Construction began on 5 January 1933. The project cost more than $26 million. Strauss remained head of the project, overseeing day-to-day construction and making some groundbreaking contributions. A graduate of the University of Cincinnati, he had placed a brick from his alma mater's demolished McMicken Hall in the south anchorage before the concrete was poured. He innovated the use of movable safety netting beneath the construction site, which saved the lives of many otherwise-unprotected steelworkers. Of eleven men killed from falls during construction, ten were killed (when the bridge was near completion) when the net failed under the stress of a scaffold that had fallen. Nineteen others who were saved by the net over the course of construction became proud members of the (informal) Halfway to Hell Club.

The project was finished by April 1937, $1.3 million under budget. Strauss was Chief Engineer in charge of overall design and construction of the bridge project. However, because he had little understanding or experience with cable suspension designs, responsibility for much of the engineering and architecture fell on other experts.

Irving Morrow, a relatively unknown residential architect, designed the overall shape of the bridge towers, the lighting scheme, and Art Deco elements such as the streetlights, railing, and walkways. The famous International Orange color was originally used as a sealant for the bridge. Many locals persuaded Morrow to paint the bridge in the vibrant orange color instead of the standard silver or gray, and the color has been kept ever since.
Senior engineer Charles Alton Ellis, collaborating remotely with famed bridge designer Leon Moisseiff, was the principal engineer of the project.
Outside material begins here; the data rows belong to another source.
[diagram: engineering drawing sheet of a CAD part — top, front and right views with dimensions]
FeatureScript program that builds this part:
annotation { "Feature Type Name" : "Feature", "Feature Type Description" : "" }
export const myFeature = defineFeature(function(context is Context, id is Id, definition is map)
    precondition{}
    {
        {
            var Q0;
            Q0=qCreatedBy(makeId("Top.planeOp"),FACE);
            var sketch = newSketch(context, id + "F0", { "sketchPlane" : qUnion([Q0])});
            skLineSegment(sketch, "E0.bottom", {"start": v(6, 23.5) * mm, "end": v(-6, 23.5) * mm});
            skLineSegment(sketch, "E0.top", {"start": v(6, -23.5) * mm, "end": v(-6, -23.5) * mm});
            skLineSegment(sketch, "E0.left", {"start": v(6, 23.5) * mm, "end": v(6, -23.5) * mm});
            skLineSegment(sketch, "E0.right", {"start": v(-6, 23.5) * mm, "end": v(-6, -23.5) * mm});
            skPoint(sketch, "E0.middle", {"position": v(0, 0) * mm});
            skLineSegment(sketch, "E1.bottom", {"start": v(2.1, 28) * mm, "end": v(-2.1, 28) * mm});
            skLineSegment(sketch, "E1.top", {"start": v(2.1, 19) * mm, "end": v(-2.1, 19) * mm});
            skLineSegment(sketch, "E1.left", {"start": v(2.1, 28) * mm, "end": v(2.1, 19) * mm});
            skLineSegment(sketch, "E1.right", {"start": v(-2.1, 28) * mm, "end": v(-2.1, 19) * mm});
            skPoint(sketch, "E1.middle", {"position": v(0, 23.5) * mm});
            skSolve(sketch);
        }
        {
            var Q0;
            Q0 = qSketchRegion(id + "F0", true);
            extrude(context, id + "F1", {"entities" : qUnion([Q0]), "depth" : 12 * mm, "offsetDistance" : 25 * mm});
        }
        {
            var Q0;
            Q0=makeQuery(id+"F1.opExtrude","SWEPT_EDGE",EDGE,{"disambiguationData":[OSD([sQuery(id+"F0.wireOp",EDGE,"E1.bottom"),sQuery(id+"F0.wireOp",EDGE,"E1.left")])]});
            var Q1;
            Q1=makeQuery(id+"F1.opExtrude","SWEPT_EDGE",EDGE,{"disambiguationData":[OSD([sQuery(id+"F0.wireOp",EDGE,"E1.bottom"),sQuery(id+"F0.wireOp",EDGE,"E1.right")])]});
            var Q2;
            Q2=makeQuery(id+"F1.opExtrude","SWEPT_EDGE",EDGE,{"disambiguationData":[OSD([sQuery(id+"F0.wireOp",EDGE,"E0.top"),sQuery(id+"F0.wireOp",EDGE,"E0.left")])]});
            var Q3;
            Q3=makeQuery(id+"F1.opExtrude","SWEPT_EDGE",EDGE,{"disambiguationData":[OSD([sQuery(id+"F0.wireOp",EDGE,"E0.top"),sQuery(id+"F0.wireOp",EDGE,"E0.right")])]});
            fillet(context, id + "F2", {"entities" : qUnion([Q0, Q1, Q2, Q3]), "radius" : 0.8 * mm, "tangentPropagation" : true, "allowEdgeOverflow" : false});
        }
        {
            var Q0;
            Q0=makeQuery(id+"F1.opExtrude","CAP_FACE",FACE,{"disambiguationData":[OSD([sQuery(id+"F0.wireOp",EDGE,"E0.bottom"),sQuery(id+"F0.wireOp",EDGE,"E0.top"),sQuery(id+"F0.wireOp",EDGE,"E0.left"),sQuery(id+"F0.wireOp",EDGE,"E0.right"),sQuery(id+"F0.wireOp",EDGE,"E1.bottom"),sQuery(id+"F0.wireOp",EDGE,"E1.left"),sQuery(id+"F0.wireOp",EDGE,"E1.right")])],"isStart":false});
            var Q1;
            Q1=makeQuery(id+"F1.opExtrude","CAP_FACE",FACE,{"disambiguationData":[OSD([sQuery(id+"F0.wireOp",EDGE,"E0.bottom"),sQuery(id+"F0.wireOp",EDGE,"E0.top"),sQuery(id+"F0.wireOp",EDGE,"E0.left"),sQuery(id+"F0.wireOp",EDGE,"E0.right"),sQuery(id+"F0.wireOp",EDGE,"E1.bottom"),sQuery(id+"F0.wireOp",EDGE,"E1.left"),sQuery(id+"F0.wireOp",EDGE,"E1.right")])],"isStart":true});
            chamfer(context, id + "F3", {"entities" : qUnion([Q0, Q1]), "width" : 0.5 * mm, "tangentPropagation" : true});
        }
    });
Moisseiff produced the basic structural design, introducing his "deflection theory" by which a thin, flexible roadway would flex in the wind, greatly reducing stress by transmitting forces via suspension cables to the bridge towers. Although the Golden Gate Bridge design has proved sound, a later Moisseiff design, the original Tacoma Narrows Bridge, collapsed in a strong windstorm soon after it was completed, because of an unexpected resonance mode caused by a too-thin roadway and unexpected wind forces.

Ellis was a Greek scholar and mathematician who became a University of Illinois professor of engineering despite having no engineering degree. He became an expert in structural design, writing the standard textbook of the time. Ellis did much of the technical and theoretical work that built the bridge but got none of the credit in his lifetime. In November 1931, Strauss fired Ellis and replaced him with a former subordinate, Clifford Paine, ostensibly for wasting too much money sending telegrams back and forth to Moisseiff. Ellis, obsessed with the project and unable to find work elsewhere during the Depression, continued working 70 hours per week on an unpaid basis, eventually turning in ten volumes of hand calculations.

With an eye toward self-promotion and posterity, Strauss downplayed the contributions of his collaborators who, despite receiving little recognition or compensation, are largely responsible for the final form of the bridge. He succeeded in having himself credited as the person most responsible for the design and vision of the bridge. Only much later were the contributions of the others on the design team properly appreciated. In May 2007, the Golden Gate Bridge district issued a formal report on 70 years of stewardship of the famous bridge and decided to right an old wrong by giving Ellis major credit for the design of the bridge.

The Golden Gate Bridge is a frequent site for suicides and is sometimes reported to be the most popular place to commit suicide in the world. The deck is approximately 245 feet (75 m) above the water. After a fall of approximately four seconds, jumpers hit the water at some 88 miles per hour (142 km/h), which is nearly always fatal. Most of those who survive the impact die in the cold water.